In brief, the book is an amalgam of personal experience of a Cold War youth, media and culture analysis, and history of the US between World War II and the present. His purpose is to expose the “victory culture” of the US (propagated by media and industry, particularly those that are geared towards children), and its decline from the Vietnam War to the present. Engelhardt makes this book relevant by tying it to America’s more recent efforts abroad—even as recent as our crash-and-burn attempts at installing democracies in the Middle East (or newfangled imperialism, either way . . . and incidentally, for my right-leaning readers, if you grow frustrated with what seems like a lopsidedly liberal reading list, maybe I will address this in a later post!). At any rate, Engelhardt is not only critical of American military and diplomatic approaches, but also sees the US as the next logical casualty of the end of the Cold War. If East Germany and the USSR went out with a bang, the US simply endured a more gradual slide from superpowerdom.
Anyway, I was able to flip to any page of this book and pick up reading . . . which more than anything else is a testament to my familiarity with this time, and this particular cultural history. It helps to be fluent in the films, literature, comics and toys Engelhardt talks about. In fact, there’s much to compare about our mutual experiences, despite a difference in age. One of the minor problems with the book is its tendency to jump around from cultural reference to reference, possibly leaving the reader with the sensation that he has lost the thread. I often lost the thread, and as a result wondered if I was missing the point.
I don’t think so, though. Ultimately, Engelhardt is doing this: complicating the picture and reading things against the grain. How modern historians (well, he’s an essayist, not an historian, but whatever) love to complicate things! I think I saw a humorous piece on that in The Chronicle of Higher Education. As frustrating as it can be to read work after contemporary work which complicates but does not answer, it reflects a reality about the world which is absent from the definitive histories of the past. This is particularly important when we are basically still living in this world. The people who experienced these cultural moments are still alive; the wisps of all this cultural miasma are everywhere, even now.
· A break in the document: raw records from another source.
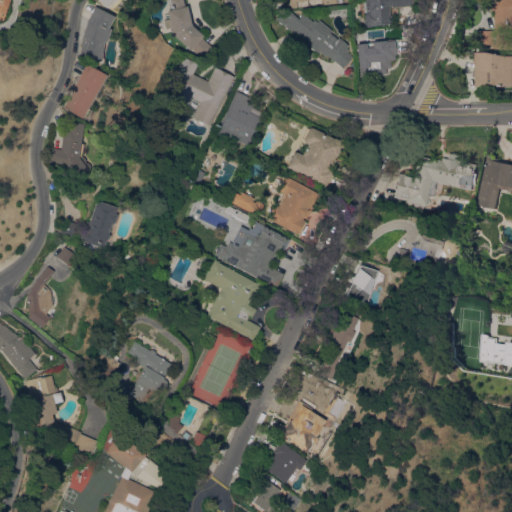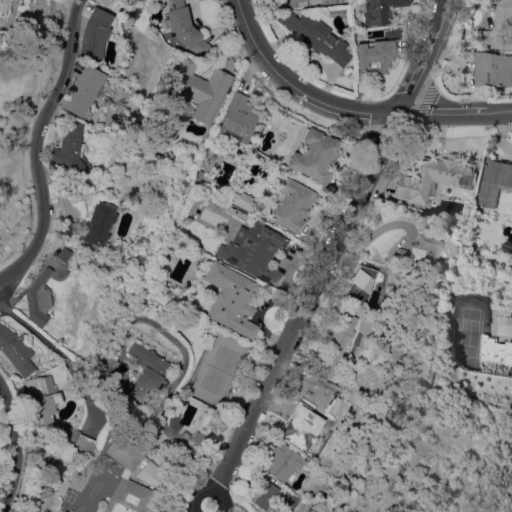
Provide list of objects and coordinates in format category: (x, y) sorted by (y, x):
building: (101, 1)
building: (330, 1)
building: (104, 2)
building: (291, 3)
building: (1, 4)
building: (1, 5)
road: (9, 7)
building: (378, 10)
building: (380, 11)
building: (498, 25)
building: (500, 26)
building: (184, 27)
building: (92, 33)
building: (94, 34)
building: (316, 37)
building: (316, 37)
building: (374, 54)
building: (375, 54)
building: (492, 68)
building: (493, 70)
building: (199, 88)
building: (198, 89)
building: (81, 90)
building: (83, 91)
road: (348, 108)
building: (238, 120)
building: (238, 120)
building: (162, 126)
building: (68, 149)
building: (70, 151)
building: (313, 155)
building: (315, 156)
building: (434, 177)
building: (432, 178)
building: (494, 181)
building: (494, 181)
building: (245, 201)
building: (247, 202)
building: (290, 205)
building: (291, 205)
building: (98, 222)
building: (98, 224)
building: (66, 228)
road: (375, 230)
building: (251, 245)
road: (334, 245)
building: (420, 250)
building: (252, 251)
building: (421, 253)
building: (63, 254)
building: (65, 254)
road: (25, 258)
building: (359, 282)
building: (38, 297)
building: (230, 298)
building: (39, 299)
building: (232, 299)
road: (32, 331)
building: (338, 342)
building: (336, 344)
building: (15, 350)
building: (495, 350)
building: (14, 352)
building: (495, 354)
building: (112, 364)
building: (146, 372)
building: (147, 372)
road: (81, 388)
building: (313, 393)
building: (313, 395)
building: (53, 413)
building: (51, 414)
building: (170, 419)
building: (174, 421)
building: (300, 430)
building: (301, 430)
building: (198, 438)
building: (120, 450)
building: (283, 461)
building: (284, 461)
building: (150, 474)
building: (125, 477)
road: (208, 486)
building: (263, 494)
building: (265, 494)
building: (126, 496)
building: (292, 499)
road: (189, 511)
As for reading things against the grain (or even with it), I think Engelhardt does a creditable job—but misses some interesting phenomena that I wish I could mention to him, and get a sense of his reaction. I’ll discuss some of these things in a later post. I do appreciate his inclusion of himself in the narrative, in much the same way that Susan Douglas does in Where the Girls Are. The particulars of his and my experience of the Cold war are something that I’d also like to write about. Finally, this book prompts me to write about the uses of film and television as sources in academic work—the good, the bad, and the really memorable.